Obviously, hands regularly get incorporated into sex during acts like handjobs, fingering, vulvar massage, and anal fingering. But hands don’t just give pleasure, they can also receive pleasure.
“The hands are super-full of nerves, and can be quite sensitive to touch, stroking, and sucking and licking as well,” says Dr. Queen.
To start, she recommends incorporating a simple massage technique that helps open up the musculature in the hand. “Lace your fingers with your partners like you are about to read their palm, then hold their hand in position to stretch it out,” she says. This helps prep the area for touch.
From there, you might trace your hands' edges with a finger like a kid with a crayon.
Or, if you can treat a finger (or two) like a phallus, and suck its length. “If you have never had someone stick your fingers inside their mouth during sex, you may want to give it a try,” says Deysach. “Licking, stroking and sucking on hands and fingers is not only a sensational feeling, but when combined with eye contact it can be a very intense, erotic feeling.”
There’s a reason foot massages is a gateway to other types of sexual play. “The soles, sides, and toes of a foot can all be erogenous zones,” says Dr. Queen.

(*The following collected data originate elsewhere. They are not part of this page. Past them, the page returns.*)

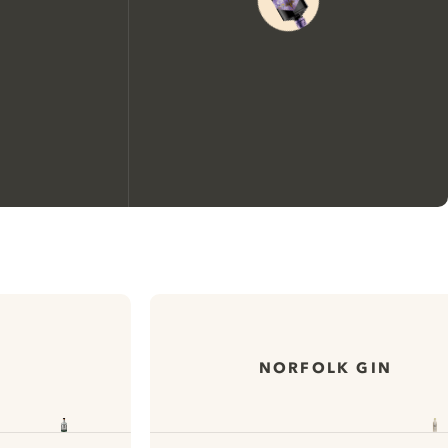
Nous aimerions utiliser des
cookies pour améliorer
l’expérience de notre site web.
En savoir plus sur
notre politique de gestion
NORFOLK GIN
des cookies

If your partner is on their feet all day, she recommends incorporating the feet with some deep tissue work. Experiment with different pressures and techniques, she suggests. If your partner is into it, you can use your fingers to part and play with their toes to give their insoles some reprieve from the hurt-so-good sensation of a massage.
LEARN: How to Explore Your Foot Fetish!
If you’re both into it, you can also incorporate your mouth in, she says. Known in the fetish community as shrimping, toes sucking can be seriously erotic! You can either focus on one toe and wrap your lips around it the way you might around a clit or cock, or you can move from toe to toe, she says.